The capacitor at CPOUT should be 2.2 nF, so they had already the 2.2 nF in the factory assembly line. The capacitor at the REGOUT should be indeed 100nF. I guess it was cheaper to use the wrong 2.2 nF there, and since it works (a little) they didn't care.

pdx_tech

Hi! Thank you very much  for this article. It saved me from breaking my head. Was running around trying to figure out what went wrong.
Another help needed, is there a specific make of capacitor you have used or type of capacitor like - Tantalum or Aluminium Electrolytic or multilayer ceramic capacitor .
From the picture i can make out its a ceramic capacitor.
Thanks for your guidance.
Regards,
Harish

tjschweizer

Hey no problem at all, glad I could be of help. I just used a standard ceramic capacitor - I have a pack of 0603 SMD components (although I think the components on the GY-521 are 0402) so I just put a ceramic cap in.

The way I even found out which capacitor it was is by taking a radial ceramic capacitor and just jumping the pins on the capacitors on the board (since for capacitors in parallel you add the capacitance) and watching the output on the Arudino serial monitor. So if you are in a pinch, I imagine any ceramic capacitor would do.
Check out my website for more information about my projects: http://learn-cnc.com

pdx_tech

Thank you very much. I will get the 0402 or the 0603 .
Thanks a ton.
have a nice day.
Regards,
Harish

fallout_music

Thanks so much for posting this information, I just got this GY-521 board from Amazon and had multiple problems with it. The small but frustrating and time consuming problem was that the extension 2.5mm header cables that I got are complete garbage and make intermittent connections - I cut the ends off of them and kept the wires for reuse. A larger problem was that the data coming from the sensor was erratic and jumping all over the place - obviously something was wrong. Did a lot of searching and finally found this post and after trying lots of different things I de-soldered that cap and sure enough it measured about 2nf. Closest one I had near that size was 150nf so I tried that to see if it would make things better. The sensor data is now very stable and this has fixed the problem. If you don't have 100nf I bet anything close to that would work well, these caps have quite a large tolerance range anyway. My board is identical to the OP's except for the silkscreen labeling is a little different on mine (SDA is marked S1DA, etc) and that cap is labeled C7 and the one to the left of it is C2. Thanks again for posting a solution this problem.

catccaatt

Oh my goodness, this is exactly the link I bought.
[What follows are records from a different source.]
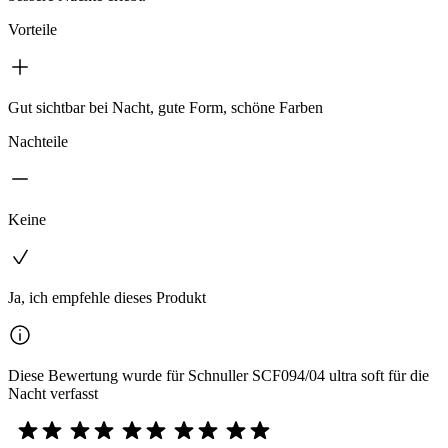
Vorteile
Gut sichtbar bei Nacht, gute Form, schöne Farben
Nachteile
Keine
Ja, ich empfehle dieses Produkt
Diese Bewertung wurde für Schnuller SCF094/04 ultra soft für die
Nacht verfasst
Does other brand have the same problem(is there easy way to tell)?

What is 0402 and 0603 by the way?


Clovertime

0402 and 0603 refer to the package size of the capacitor (picture here) - both are rectangular, just different in dimensions.

I just ordered this part, so I expect I'll have to do the capacitor fix as well.
Since capacitance does add in parallel, could I just solder a second capacitor right on top of the one already there to achieve a feasible value?
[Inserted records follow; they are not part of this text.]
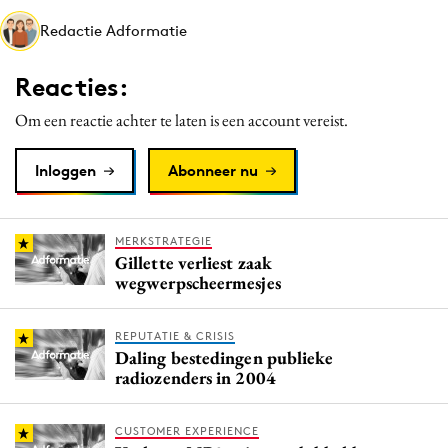
Media
Redactie Adformatie
Merkstrategie
Reacties:
PR
Programmatic
Om een reactie achter te laten is een account vereist.
Purpose Marketing
Inloggen
Abonneer nu
Reputatie & crisis
MERKSTRATEGIE
Gillette verliest zaak
wegwerpscheermesjes
REPUTATIE & CRISIS
Daling bestedingen publieke
radiozenders in 2004
CUSTOMER EXPERIENCE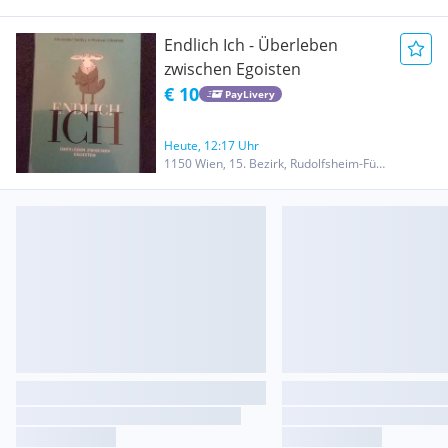
Schutzumschlag
Endlich Ich - Überleben
zwischen Egoisten
€ 10
PayLivery
Heute, 12:17 Uhr
1150 Wien, 15. Bezirk, Rudolfsheim-Fünfhaus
Also, the Amazon page for the part (shown here) shows a connection for a pin titled "INT". Does anyone know what the function of that pin is? I'm guessing it's an interrupt pin, but I don't actually know that.

Koepel

You can solder a capacitor on top.
I think it is easier to replace the capacitor.
Removing an smd component is easy. Take a big blob of solder and heat up both sides, hold the board tilted or upside down and it falls off.

The INT is an interrupt. There is some kind of processing unit inside, called the 'dmp'. It is capable to gather samples, do some math, and and put them in the FIFO buffer (that is all inside the MPU-6050). The Arduino gets an interrupt, that there is some data in the FIFO buffer of the MPU-6050.

The MPU-6050 is a 3.3V chip, therefor als the INT signal is a 3.3V signal.

Without the FIFO and without the 'dmp' and without the INT, the MPU-6050 is like any other normal accelerator + gyro sensor. The Arduino can read raw data from it and the Arduino can do the math.

A step further is to have a complete processor inside the sensor, like this one: https://www.adafruit.com/product/2472

mgansen

Hello,
today I got the GY-521 from amazon. I soldered a cap 104 in parallel to the original cap but I still have Jumps from up to 200 digits. This is the same behavior as without the additional cap. Any idea?